Mostly more of what I do in my free time now. Mess around trying to make music, watch TV and movies, play video games, read, watch live music, go on hikes and spend time with my family.
I don't understand the people who say they'd be bored if they didn't work. I have more than enough media alone to keep me busy, never mind the amount of things I could pick up or at least try in the extra time. Maybe I'd learn to code and contribute to some open source projects.
The difference would be it would all be on my own terms and truly at my own leisure.
I don't understand the people who say they'd be bored if they didn't work.
I think it's that they would miss the sense of achievement that comes from a group collaboration on a shared goal. Doesn't mean it needs to be what they do today, but I suspect you'd find these people in community projects if you didn't have to earn.
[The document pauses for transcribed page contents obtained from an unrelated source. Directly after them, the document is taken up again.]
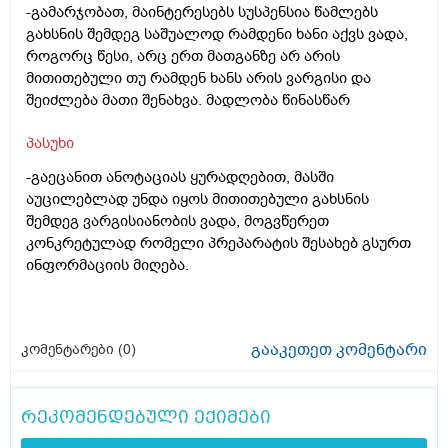
-გამარჯობათ, მაინტერესებს სუსპენსია წამლებს
გახსნის შემდეგ საშუალოდ რამდენი ხანი აქვს ვადა,
როგორც წესი, არც ერთ მათგანზე არ არის
მითითებული თუ რამდენ ხანს არის ვარგისი და
შეიძლება მათი შენახვა. მადლობა წინასწარ
პასუხი
-გაეცანით ანოტაციას ყურადღებით, მასში
აუცილებლად უნდა იყოს მითითებული გახსნის
შემდეგ ვარგისიანობის ვადა, მოგვწერეთ
კონკრეტულად რომელი პრეპარატის შესახებ გსურთ
ინფორმაციის მიღება.
გააკეთეთ კომენტარი
კომენტარები (
0
)
რეკომენდებული ექიმები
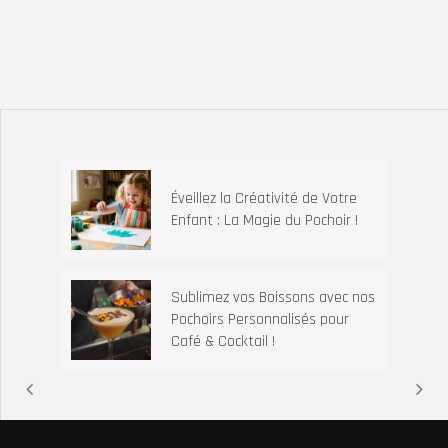
Éveillez la Créativité de Votre
Enfant : La Magie du Pochoir !
Sublimez vos Boissons avec nos
Pochoirs Personnalisés pour
Café & Cocktail !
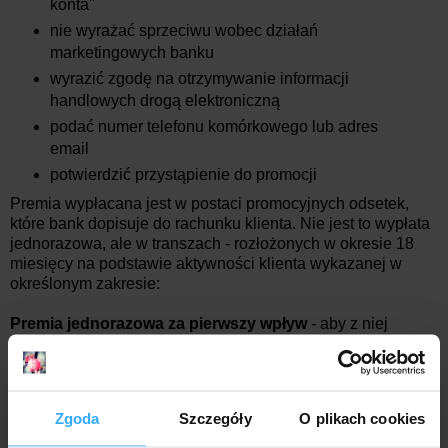
konta"
nie wyrażać sprzeciwu wobec działań
marketingowych banku
wyrazić zgodę na otrzymywanie informacji
handlowych drogą elektroniczną
podać numer telefonu komórkowego lub adres
email
potwierdzić przystąpienie do promocji
Premia wypłacana jest w postaci promocyjnych odsetek,
które bank dopisuje do rachunku klienta. Nie jest to wypłata
jednorazowa, ale w transzach - rozłożonych w okresie 18
miesięcy na podstawie aktywności klienta wykazanej w
określonym zakresie:
Premia jednorazowa za pierwszy wpływ
- aby z niej
skorzystać należy nie później, niż w kolejnym
miesiącu kalendarzowym po miesiącu przystąpienia do
promocji, zapewnić wpływ na konto na kwotę co najmniej 1
500 zł. Wówczas bank wypłaci
bonus: 100 zł
.
Zgoda
Szczegóły
O plikach cookies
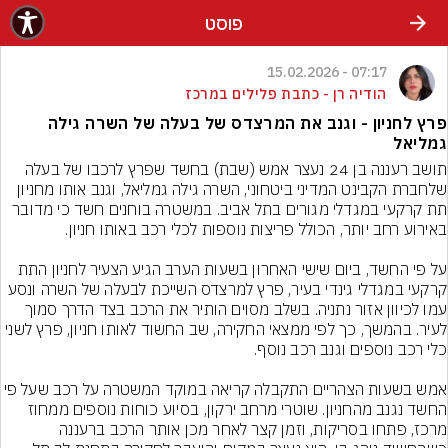
פוסט
07:17 - 15.02.2026
הודיה רן - כתבת פלילים במרכז
פרץ לחניון - וגנב את המרצדס של בעלה של השרה גילה
גמליאל
תושב רעננה בן 24 נעצר אמש (שבת) בחשד שפרץ לרכבו של בעלה 
שלחברת הקבינט המדיני ביטחוני, השרה גילה גמליאל, וגנב אותו מחניון 
תת קרקעי במגדלי מגורים בתל אביב. במשטרה בוחנים חשד כי מדובר 
על פי החשד, ביום שישי האחרון בשעות הערב הגיע הצעיר לחניון התת 
קרקעי במגדלי גינדי בעיר, פרץ למרצדס השייכת לבעלה של השרה ונסע 
עמו לכיוון אזור נתניה. בשלב מסוים הותיר את הרכב בצד הדרך סמוך 
לעיר. בהמשך, כך לפי ממצאי החקירה, שב החשוד לאותו חניון, פרץ לשני 
אמש בשעות הצהריים התקבלה קריאה במוקד המשטרה על רכב
החשד נגנב מהחניון. שוטרי מרחב ירקון, בסיוע כוחות נוספים ממחוז 
מרכז, פתחו בסריקות, וזמן קצר לאחר מכן אותר הרכב ברעננה 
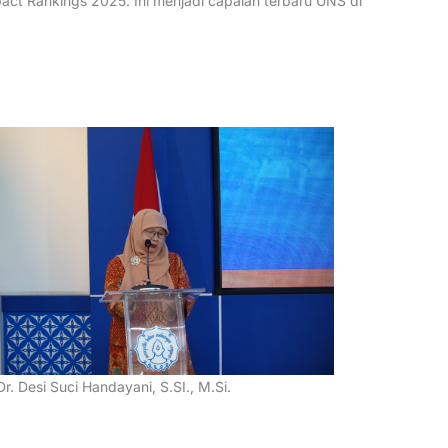
mpact Rankings 2025. Ini menjadi capaian terbaru UNS di
Dr. Desi Suci Handayani, S.SI., M.Si.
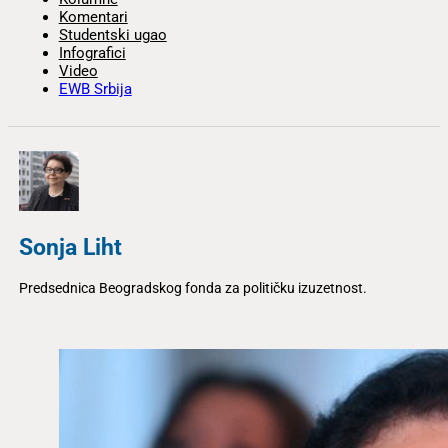
Komentari
Studentski ugao
Infografici
Video
EWB Srbija
Sonja Liht
Predsednica Beogradskog fonda za političku izuzetnost.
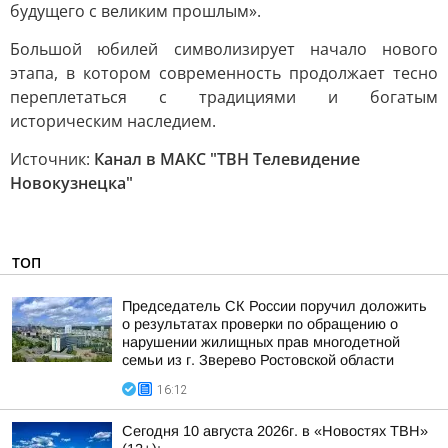
будущего с великим прошлым».
Большой юбилей символизирует начало нового
этапа, в котором современность продолжает тесно
переплетаться с традициями и богатым
историческим наследием.
Источник:
Канал в МАКС "ТВН Телевидение
Новокузнецка"
ТОП
Председатель СК России поручил доложить
о результатах проверки по обращению о
нарушении жилищных прав многодетной
семьи из г. Зверево Ростовской области
16:12
Сегодня 10 августа 2026г. в «Новостях ТВН»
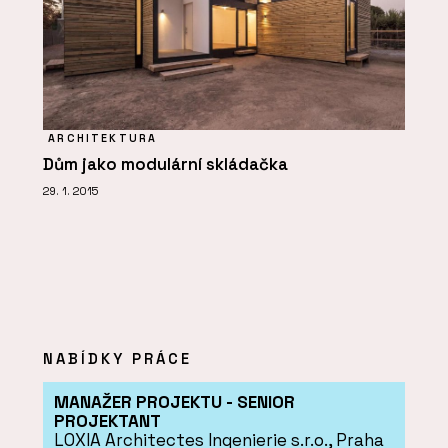
ARCHITEKTURA
Dům jako modulární skládačka
29. 1. 2015
NABÍDKY PRÁCE
MANAŽER PROJEKTU - SENIOR
PROJEKTANT
LOXIA Architectes Ingenierie s.r.o., Praha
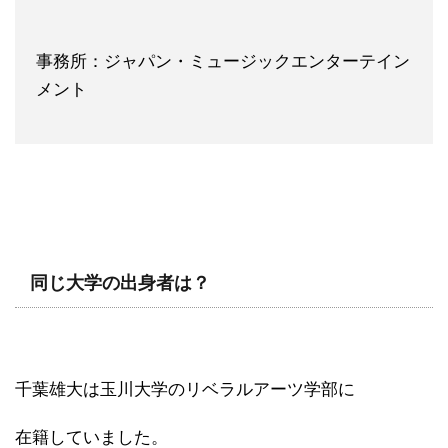
事務所：ジャパン・ミュージックエンターテイン
メント
同じ大学の出身者は？
千葉雄大は玉川大学のリベラルアーツ学部に
在籍していました。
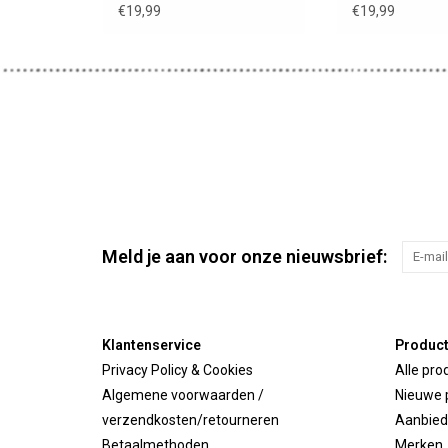
€19,99
€19,99
Meld je aan voor onze nieuwsbrief:
Klantenservice
Produc
Privacy Policy & Cookies
Alle pro
Algemene voorwaarden /
Nieuwe 
verzendkosten/retourneren
Aanbied
Betaalmethoden
Merken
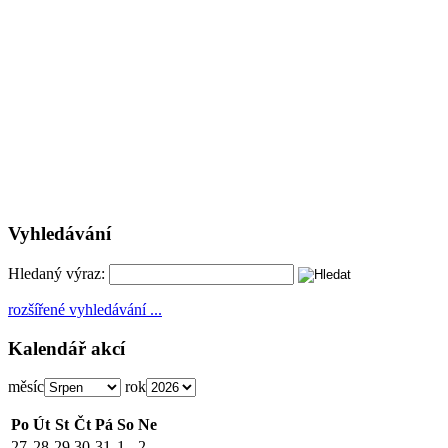
Vyhledávání
Hledaný výraz:
rozšířené vyhledávání ...
Kalendář akcí
měsíc
rok
Po
Út
St
Čt
Pá
So
Ne
27
28
29
30
31
1
2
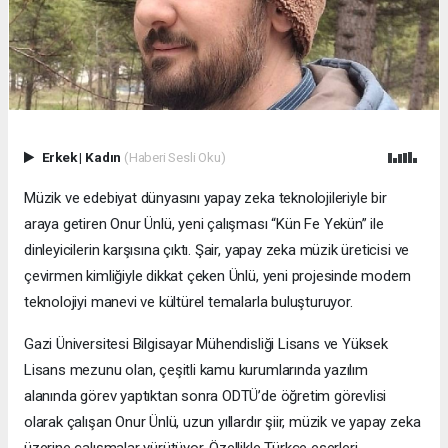
Erkek
|
Kadın
(Haberi Sesli Oku)
Müzik ve edebiyat dünyasını yapay zeka teknolojileriyle bir
araya getiren Onur Ünlü, yeni çalışması “Kün Fe Yekün” ile
dinleyicilerin karşısına çıktı. Şair, yapay zeka müzik üreticisi ve
çevirmen kimliğiyle dikkat çeken Ünlü, yeni projesinde modern
teknolojiyi manevi ve kültürel temalarla buluşturuyor.
Gazi Üniversitesi Bilgisayar Mühendisliği Lisans ve Yüksek
Lisans mezunu olan, çeşitli kamu kurumlarında yazılım
alanında görev yaptıktan sonra ODTÜ’de öğretim görevlisi
olarak çalışan Onur Ünlü, uzun yıllardır şiir, müzik ve yapay zeka
üzerine çalışmalar yürütüyor. Özellikle Türkçe eserleri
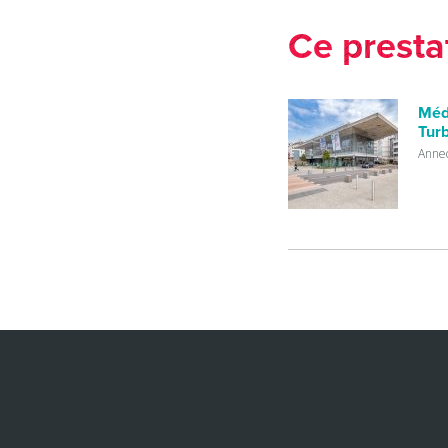
Ce presta
Méd
Tur
Anne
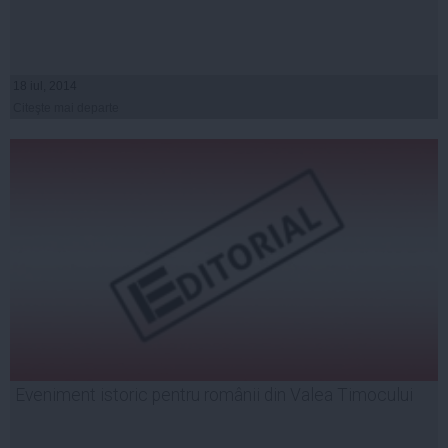
18 iul, 2014
Citeşte mai departe
Eveniment istoric pentru românii din Valea Timocului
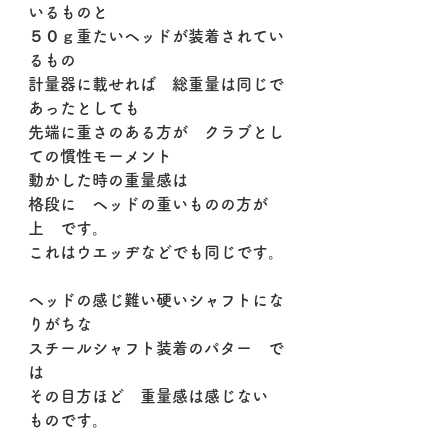
いるものと
５０ｇ重たいヘッドが装着されてい
るもの
計量器に載せれば　総重量は同じで
あったとしても
先端に重さのある方が　クラブとし
ての慣性モーメント
動かした時の重量感は
格段に　ヘッドの重いものの方が
上　です。
これはウエッヂなどでも同じです。
ヘッドの感じ難い硬いシャフトにな
りがちな
スチールシャフト装着のパター　で
は
その目方ほど　重量感は感じない　
ものです。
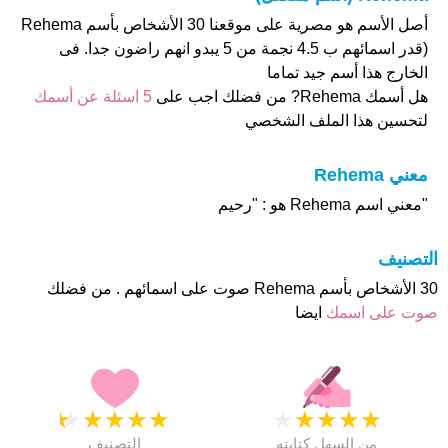
أصل الأسم هو مصرية على موقعنا 30 الأشخاص بأسم Rehema
(قدر اسمائهم ب 4.5 نجمة من 5 يبدو انهم راضون جدا. فى
الخارج هذا أسم جيد تماما
هل أسمك Rehema? من فضلك اجب على
5 اسئلة عن أسمك
لتحسين هذا الملف الشخصي
معني Rehema
"معني اسم Rehema هو : "رحيم
التصنيف
30 الأشخاص بأسم Rehema صوت على اسمائهم . من فضلك
صوت على اسمك
ايضا
★
★
★
★
★
★
★
★
★
★
من السهل كتابته
التصنيف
Yea exactly. This is more evidence that we don't need the threat of starvation and homelessness in order to be productive.
Gardening and pickling/preserving foods to start. Writing a novel.
Aside from being lazy and playing video games all day, I would like to learn new skills. I always said I wanted to try woodworking. A lot of my current skills involve being on a computer so I would like at least one that involves tools and using my hands.
Reading, crafting, learning a language.
Garden, fuck, go to the beach, read, dance, cook and ferment, hang out with people. Probably still work some for money if I needed it to buy stuff like drinks or an e-bike, or to travel, I'm sure we'd still have a money economy of some sort. Same stuff I'd do if I could afford to retire. If I was a few years younger, would foster a kid or two.
Oh, and I'm sure I could live a full and healthy life without paid employment, myself.
I'd go to school and take every course I possibly could for the rest of my life or until I couldn't.
Fishing and sailing.
A lot of birdwatching, maybe some music-making, and learning to cook very well.
In no particular order:
If this is a transition from how I live now to never needing to work again, I'm guessing the first 6 months to a year would just be disbelief and slacking. Video games, TV/YouTube, etc.
I'd probably do more of the things I do with my limited off time: gardening, taking care of family & pets, taekwondo.
Honestly have no idea what I'd do once I became accustomed to it. Maybe travel? Participate in local politics more? Volunteer? I would definitely have a sense that I needed to do something to make my life "worth it" that I currently get from working to provide for my family.
It's definitely a result of conditioning, not some fundamental truth of the universe. But nearly 50 years of that conditioning is hard to break overnight.
Read. Study topics I don’t know about. Learn new skills and try out new experiences. Travel to different places I haven't visited before.
Working on something I want.
They're would be a lot of time involved in bettering my community. Also a lot of trips and hobbies.